Prostitution and drug possession, for example, are offenses for which arrests may be relatively frequent (in Texas possession of a controlled substance accounted for 34 percent of all felony cases in 2018), but that have a negligible impact on public safety. Criminal history is not an automatic predictor of future conduct, but given that prostitution and problematic drug use are often part of a pattern of behavior, individuals charged with or convicted of these offenses may be especially likely to get arrested for them again compared to someone convicted of an offense, such as assault or murder, that was the product of unique circumstances.
In other words, an individual may be at high risk for getting arrested without being a high risk to public safety. But lumping all risk into a measure of “any arrest” can obscure important distinctions between different classes of offenses. When assessments of general recidivism extend beyond arrestable offenses to include violations of supervision conditions, which may refer to such infractions as missing a probation meeting or failing a drug test, this problem is exacerbated. These broad measures of risk may unnecessarily and incorrectly label some individuals as high risk. The potential for this error is further magnified by the fact that most assessment tools, while pretty good at correctly identifying low-risk individuals, are more likely to falsely classify someone as moderate or high risk when s/he is actually low risk.
There are measures of risk that focus on specific types of recidivism, such as for violent, sexual, or domestic abuse offenses, that may address public safety concerns more directly. This assumes, of course, that the tool being used predicts risk accurately; whether it does depends on a number of factors including how one defines “accurate” and the training and competency of evaluators implementing and interpreting the tool.
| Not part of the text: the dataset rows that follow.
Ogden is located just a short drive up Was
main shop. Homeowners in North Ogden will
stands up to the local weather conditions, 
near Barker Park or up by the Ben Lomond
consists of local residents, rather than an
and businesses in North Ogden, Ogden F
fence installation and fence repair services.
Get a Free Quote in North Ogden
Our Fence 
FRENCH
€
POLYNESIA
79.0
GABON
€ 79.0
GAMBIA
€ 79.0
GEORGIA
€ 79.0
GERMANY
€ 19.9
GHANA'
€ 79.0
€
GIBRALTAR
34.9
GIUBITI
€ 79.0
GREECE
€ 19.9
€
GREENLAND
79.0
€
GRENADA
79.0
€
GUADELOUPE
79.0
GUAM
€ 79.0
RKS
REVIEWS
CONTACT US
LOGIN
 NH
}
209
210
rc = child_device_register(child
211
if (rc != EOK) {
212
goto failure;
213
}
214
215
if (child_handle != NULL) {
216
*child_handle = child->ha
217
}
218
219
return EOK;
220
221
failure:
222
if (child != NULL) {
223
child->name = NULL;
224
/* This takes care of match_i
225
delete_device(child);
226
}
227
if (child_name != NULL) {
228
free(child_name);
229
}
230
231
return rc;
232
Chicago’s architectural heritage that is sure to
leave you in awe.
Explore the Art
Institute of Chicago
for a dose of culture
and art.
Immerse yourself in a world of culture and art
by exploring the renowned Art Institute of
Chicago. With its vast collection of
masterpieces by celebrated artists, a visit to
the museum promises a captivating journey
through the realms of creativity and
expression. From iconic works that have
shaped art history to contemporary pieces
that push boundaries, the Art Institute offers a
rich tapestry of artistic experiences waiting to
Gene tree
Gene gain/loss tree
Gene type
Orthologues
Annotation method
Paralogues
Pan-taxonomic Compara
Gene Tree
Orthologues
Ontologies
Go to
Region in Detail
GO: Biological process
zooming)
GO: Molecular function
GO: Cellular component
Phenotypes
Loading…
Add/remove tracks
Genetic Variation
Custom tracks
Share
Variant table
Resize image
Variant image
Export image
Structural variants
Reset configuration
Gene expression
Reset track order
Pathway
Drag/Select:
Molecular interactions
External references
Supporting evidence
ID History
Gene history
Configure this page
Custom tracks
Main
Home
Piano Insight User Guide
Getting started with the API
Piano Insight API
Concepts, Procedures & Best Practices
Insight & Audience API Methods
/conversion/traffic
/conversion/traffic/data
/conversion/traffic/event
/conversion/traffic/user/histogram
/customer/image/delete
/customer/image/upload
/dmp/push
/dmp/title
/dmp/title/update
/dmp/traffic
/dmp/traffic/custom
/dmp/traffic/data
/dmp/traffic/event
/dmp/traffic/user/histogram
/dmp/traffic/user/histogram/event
There is evidence to suggest that violence-specific assessments perform moderately better than general recidivism tools, but the inherent challenges in predicting something as complex as recidivism mean that even the best instruments face significant limits in the degree to which they are able to correctly calculate future individual behavior.
This is not to say that RATs do not have a place in the justice system. Most RATs, general and specific, can help identify areas of need for clients that should be addressed while incarcerated or on supervision. (Whether these needs are actually addressed is another issue; the scant research suggests a gap between identification of recidivism risk factors and reduction of those risk factors.) But RATs should not be used to make decisions about sentence length or release readiness, as improper high-risk designations could lead to longer sentences or prolonged incarceration. Their potential to influence decisions to lengthen supervision time or to impose more requirements for probation is also a concern, albeit a less extreme one, because the longer someone is on supervision and the more intense that supervision is, the more likely they may be to violate conditions of probation and wind up in jail or prison. Reliance on broad general risk measures could also lead to ineffective allocation of resources and continued criminalization of certain behaviors, drug use and addiction particularly.
Despite RAT caveats, the clear trend in the US is toward greater adoption. Given the stakes involved, it is imperative to ensure that RATs accurately identify appropriate behaviors, and do not over-generalize about what constitutes a risk to public safety.